Io ammetto di essere, già da oggi uno sconfitto, perché nessuno è riuscito ad emozionarmi, a convincermi a togliermi il dubbio che oltre il referendum c’erano altri obiettivi da raggiungere, altri equilibri da mantenere, altro potere da conquistare, altre alleanze da suggellare. Nessuno è riuscito a spiegarmi come un fronte eterogeneo con storie, cultura e passione civile totalmente diverse e addirittura contrapposte potesse ritrovarsi unito nell’esprimere all’unisono le stesse critiche alla maggioranza di governo e alla proposta di riforma costituzionale.

Non mi hanno convinto le piazze stracolme e plaudenti dei Cinque Stelle, troppe rumorose e fragili, dove accanto alla previsione e all’auspicio di una sconfitta plateale e irrimediabile del governo renziano, altro non si è detto se non il ritorno immediato alle urne quasi che questo potesse servire a scongiurare i complotti e ad allontanare le forze arcane che tengono sotto scacco la finanza e l’economia del nostro paese.

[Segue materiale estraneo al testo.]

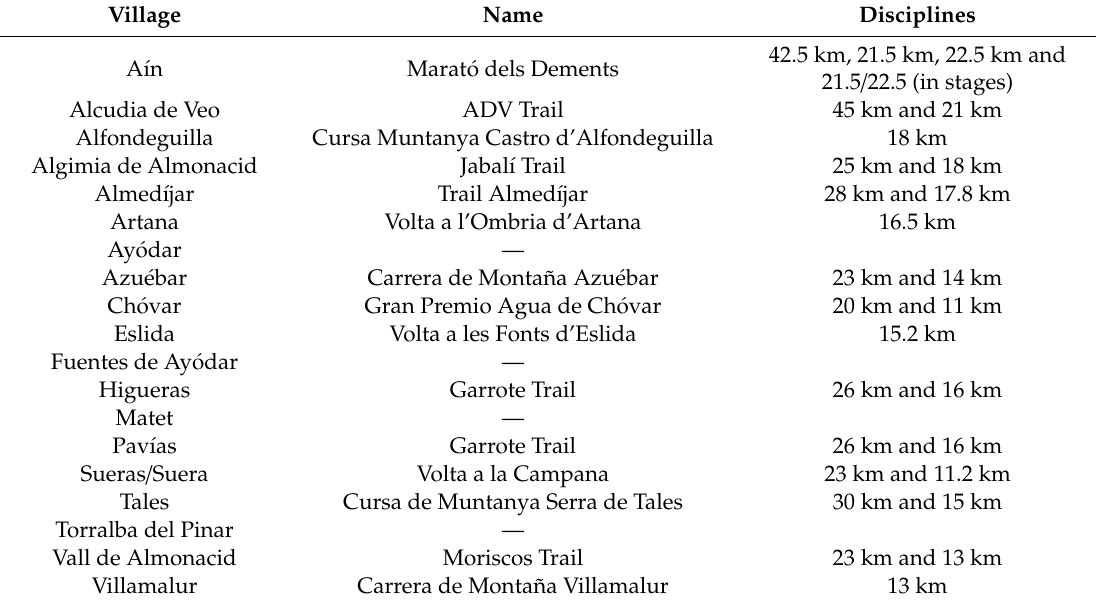
Table 3. Mountain trail running races organised in the Sierra de Espad á n Natural Park. Village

Non mi hanno convinto quelli del Si, fautori e promotori di una riforma istituzionale con poche luci e tante ombre e soprattutto macchiata da discutibili personaggi che sul curriculum personale anziché avere titoli accademici o riconoscimenti scientifici, presentano rinvii a giudizio o condanne per atti di peculato e corruzione.
Dinanzi agli apostoli del Si e ai profeti del no non ci sono stati spazi di discussione o di mediazione, quasi un assalto alla baionetta all’ultima trincea del potere costituito e mentre le truppe si preparavano per lo scontro finale, in tanti hanno cominciato a fare i conti sulle posizioni da mantenere a partire dal giorno dopo del voto.

Questa consultazione elettorale penso non sia servita a far crescere la qualità della politica sul nostro territorio per la disomogeneità genetica e strutturale di quelli che andranno a votare per il No. E non potrà essere di aiuto per formulare una strategia politica di sviluppo graduale e razionale del nostro territorio.

Se qualcuno ha avvertito la gente del pericolo di “un uomo solo al comando” c’è da credere che non sarà rassicurante la situazione in cui ci saranno “troppi galli a cantare” e a rivendicare i meriti per questo straripante successo.

In definitiva sarà difficile mantenere la rotta se solo un terzo degli elettori avrà appoggiato la proposta del governo perché dinanzi a questa sonora bocciatura andranno rivedute e corrette le politiche economiche e sociali degli ultimi anni ma sarà possibile invertire la rotta facendo rimanere tutto tale e quale ?

Un bel dilemma e una grande sfida che potrà essere vinta riportando i territori, la gente, la qualità della vita e i valori costituzionali nuovamente ad essere l’architrave dell’agire e del pensare politico.

Un caro saluto da uno che in questo referendum ha già perso in partenza.